I think that is one of the weakest of all possible arguments for the belief in God. It is based on a false dichotomy, assuming only a Christian God who rewards belief and punishes disbelief, or no God. Once you consider the consequences of not believing in Muslim or Hindu Gods, it is a less attractive. There are many other problems with it as well. Nevertheless, I think that the fear of damnation is behind a lot of opposition to evolution. People have been told many times that evolution is evil. If you believe in it, you might be damned to hell. If you don’t believe evolution, even if you are wrong, you lose nothing, so to be on the safe side, reject evolution. People will not even look at the arguments for evolution if their soul is on the line. As a teacher, I do not care if students believe everything I tell them, but it is frustrating when they refuse to even listen. It's bad enough when a student does this, but I even had a colleague teaching a class with me who refused to attend my lectures on evolution, apparently unwilling to even let such words into his brain.
The same problem with Pascal’s Wager for an argument for God applies to it's use against evolution. It is a lot less convincing as soon as you show that there are more than two possibilities and rejecting evolution can have a cost as well. If we expect people to at least be open to looking at the science of evolution, they need to know that it’s OK to study a little science without risking damnation. Believers in theistic evolution should make a stronger case for acceptance of evolution.
One argument for the cost of rejecting reason was made by
Usually, even a non-Christian knows something about the earth, the heavens, and the other elements of this world, about the motion and orbit of the stars and even their size and relative positions, about the predictable eclipses of the sun and moon, the cycles of the years and the seasons, about the kinds of animals, shrubs, stones, and so forth, and this knowledge he hold to as being certain from reason and experience. Now, it is a disgraceful and dangerous thing for an infidel to hear a Christian, presumably giving the meaning of Holy Scripture, talking nonsense on these topics; and we should take all means to prevent such an embarrassing situation, in which people show up vast ignorance in a Christian and laugh it to scorn. …. Reckless and incompetent expounders of Holy Scripture bring untold trouble and sorrow on their wiser brethren when they are caught in one of their mischievous false opinions and are taken to task by those who are not bound by the authority of our sacred books.
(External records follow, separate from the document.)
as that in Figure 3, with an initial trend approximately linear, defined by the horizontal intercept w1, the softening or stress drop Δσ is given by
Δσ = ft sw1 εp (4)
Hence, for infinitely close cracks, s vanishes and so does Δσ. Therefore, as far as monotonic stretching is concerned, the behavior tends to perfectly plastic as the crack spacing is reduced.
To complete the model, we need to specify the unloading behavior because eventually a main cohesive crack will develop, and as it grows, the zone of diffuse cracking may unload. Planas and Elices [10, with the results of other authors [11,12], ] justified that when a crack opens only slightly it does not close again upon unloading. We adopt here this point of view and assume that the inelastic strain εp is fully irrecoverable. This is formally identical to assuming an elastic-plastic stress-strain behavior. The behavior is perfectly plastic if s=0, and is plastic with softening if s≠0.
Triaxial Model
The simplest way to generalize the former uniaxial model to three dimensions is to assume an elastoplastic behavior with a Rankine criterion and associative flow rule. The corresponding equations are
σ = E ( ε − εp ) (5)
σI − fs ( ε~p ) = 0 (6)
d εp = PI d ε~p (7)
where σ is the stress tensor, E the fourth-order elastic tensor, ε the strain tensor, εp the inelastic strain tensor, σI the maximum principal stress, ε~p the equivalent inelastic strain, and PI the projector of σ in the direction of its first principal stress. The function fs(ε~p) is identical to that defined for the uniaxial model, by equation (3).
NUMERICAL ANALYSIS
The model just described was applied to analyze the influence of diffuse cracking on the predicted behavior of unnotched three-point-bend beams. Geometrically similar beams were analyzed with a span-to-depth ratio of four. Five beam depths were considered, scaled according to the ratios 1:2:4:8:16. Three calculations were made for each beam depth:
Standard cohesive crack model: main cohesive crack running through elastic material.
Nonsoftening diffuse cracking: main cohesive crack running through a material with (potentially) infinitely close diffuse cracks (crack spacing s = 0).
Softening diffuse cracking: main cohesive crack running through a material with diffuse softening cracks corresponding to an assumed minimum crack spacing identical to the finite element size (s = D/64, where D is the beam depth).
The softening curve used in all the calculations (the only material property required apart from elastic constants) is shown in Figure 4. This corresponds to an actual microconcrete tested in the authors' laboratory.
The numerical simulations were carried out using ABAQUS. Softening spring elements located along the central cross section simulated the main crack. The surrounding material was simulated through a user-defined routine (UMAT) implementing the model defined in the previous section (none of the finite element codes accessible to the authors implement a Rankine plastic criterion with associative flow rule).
If more people realized that they are making religion a laughingstock and harming the credibility of belief, perhaps they would see that there is a cost to rejecting evolution as well.
Galileo also viewed the risks of following reason to be less than blind faith in ignorance:
I do not feel obliged to believe that the same God who has endowed us with senses, reason, and intellect has intended us to forgo there use.
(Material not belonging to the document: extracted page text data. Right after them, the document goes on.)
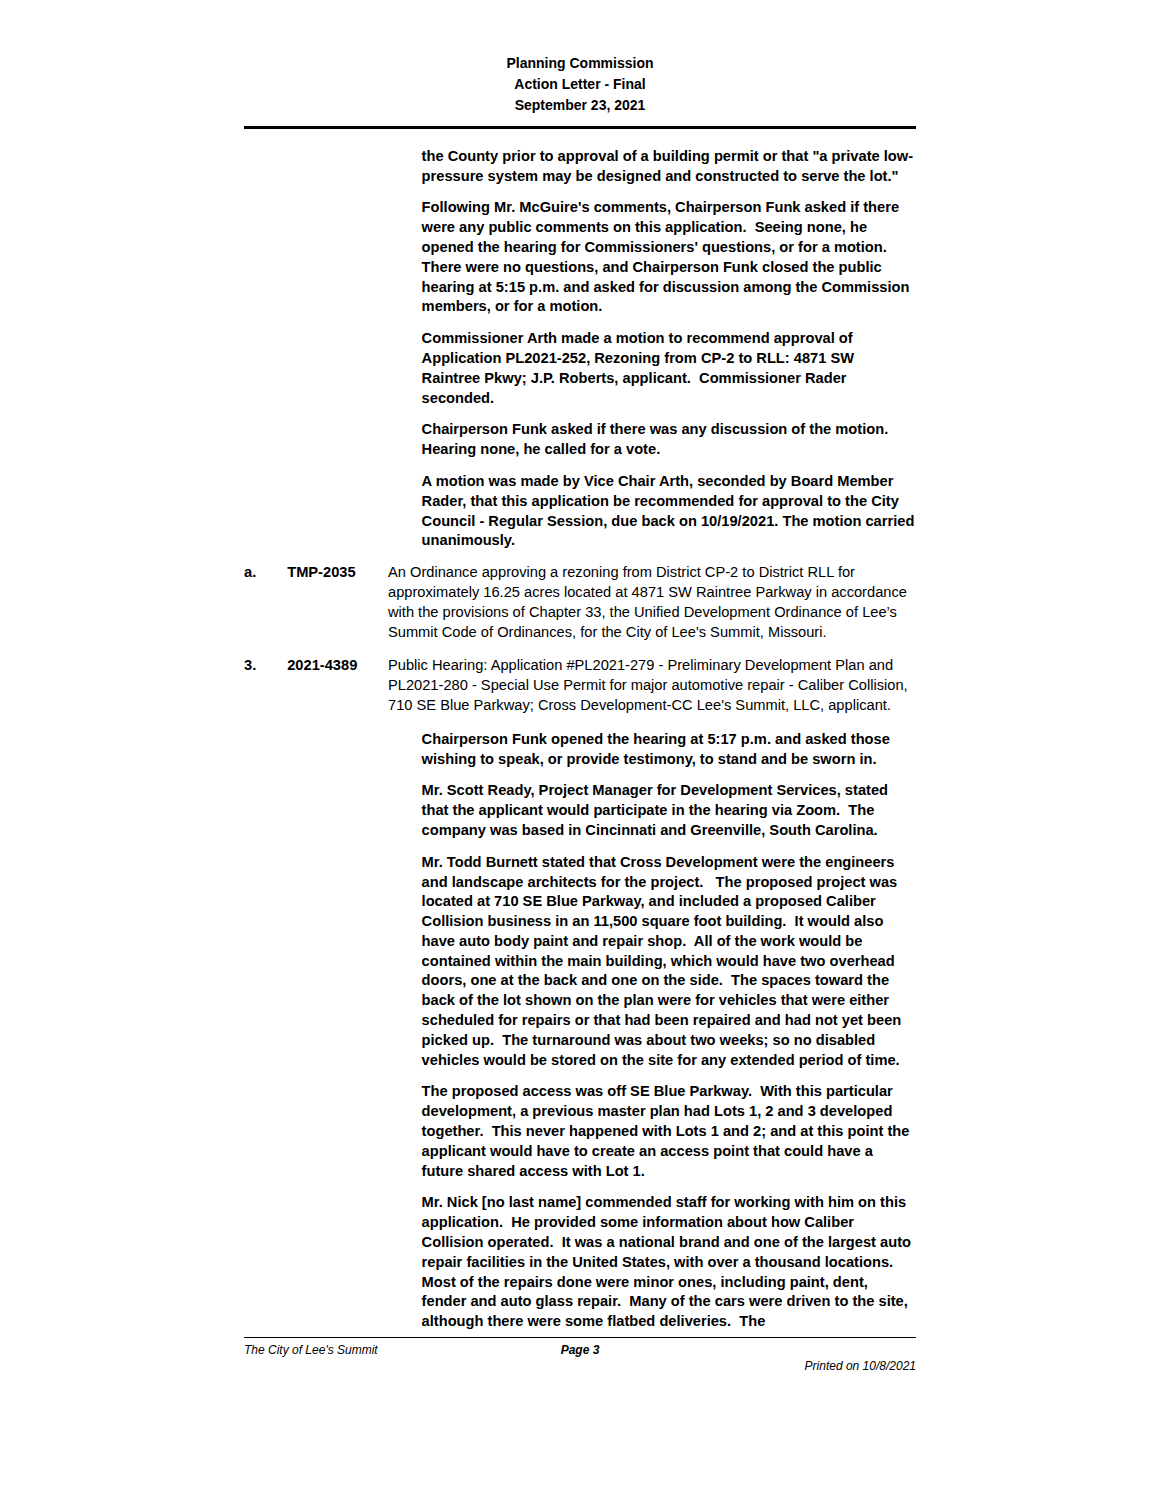Planning Commission Action Letter - Final September 23, 2021
the County prior to approval of a building permit or that "a private low-pressure system may be designed and constructed to serve the lot."
Following Mr. McGuire's comments, Chairperson Funk asked if there were any public comments on this application. Seeing none, he opened the hearing for Commissioners' questions, or for a motion. There were no questions, and Chairperson Funk closed the public hearing at 5:15 p.m. and asked for discussion among the Commission members, or for a motion.
Commissioner Arth made a motion to recommend approval of Application PL2021-252, Rezoning from CP-2 to RLL: 4871 SW Raintree Pkwy; J.P. Roberts, applicant. Commissioner Rader seconded.
Chairperson Funk asked if there was any discussion of the motion. Hearing none, he called for a vote.
A motion was made by Vice Chair Arth, seconded by Board Member Rader, that this application be recommended for approval to the City Council - Regular Session, due back on 10/19/2021. The motion carried unanimously.
a.
TMP-2035
An Ordinance approving a rezoning from District CP-2 to District RLL for approximately 16.25 acres located at 4871 SW Raintree Parkway in accordance with the provisions of Chapter 33, the Unified Development Ordinance of Lee’s Summit Code of Ordinances, for the City of Lee's Summit, Missouri.
3.
2021-4389
Public Hearing: Application #PL2021-279 - Preliminary Development Plan and PL2021-280 - Special Use Permit for major automotive repair - Caliber Collision, 710 SE Blue Parkway; Cross Development-CC Lee's Summit, LLC, applicant.
Chairperson Funk opened the hearing at 5:17 p.m. and asked those wishing to speak, or provide testimony, to stand and be sworn in.
Mr. Scott Ready, Project Manager for Development Services, stated that the applicant would participate in the hearing via Zoom. The company was based in Cincinnati and Greenville, South Carolina.
Mr. Todd Burnett stated that Cross Development were the engineers and landscape architects for the project. The proposed project was located at 710 SE Blue Parkway, and included a proposed Caliber Collision business in an 11,500 square foot building. It would also have auto body paint and repair shop. All of the work would be contained within the main building, which would have two overhead doors, one at the back and one on the side. The spaces toward the back of the lot shown on the plan were for vehicles that were either scheduled for repairs or that had been repaired and had not yet been picked up. The turnaround was about two weeks; so no disabled vehicles would be stored on the site for any extended period of time.
The proposed access was off SE Blue Parkway. With this particular development, a previous master plan had Lots 1, 2 and 3 developed together. This never happened with Lots 1 and 2; and at this point the applicant would have to create an access point that could have a future shared access with Lot 1.
Mr. Nick [no last name] commended staff for working with him on this application. He provided some information about how Caliber Collision operated. It was a national brand and one of the largest auto repair facilities in the United States, with over a thousand locations. Most of the repairs done were minor ones, including paint, dent, fender and auto glass repair. Many of the cars were driven to the site, although there were some flatbed deliveries. The
The City of Lee's Summit
Page 3
Printed on 10/8/2021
I suppose some would argue the way to overcome Pascal’s Wager is simply to tell people there is no God and they have no soul to lose. If many people hear that, it will just confirm their fears and make them even less open to considering the evidence. Those would be the last words they would hear from you.
I have never had the experience of being afraid of my own thoughts. I was never exposed to that kind of religion. I am glad that I don’t have to be afraid that any new idea I hear might cause eternal torment. It strikes me as a frightening and rigid world. I think we should emphasize the quotes above and similar arguments, a reverse Pascal’s Wager, to help people to step outside of that world.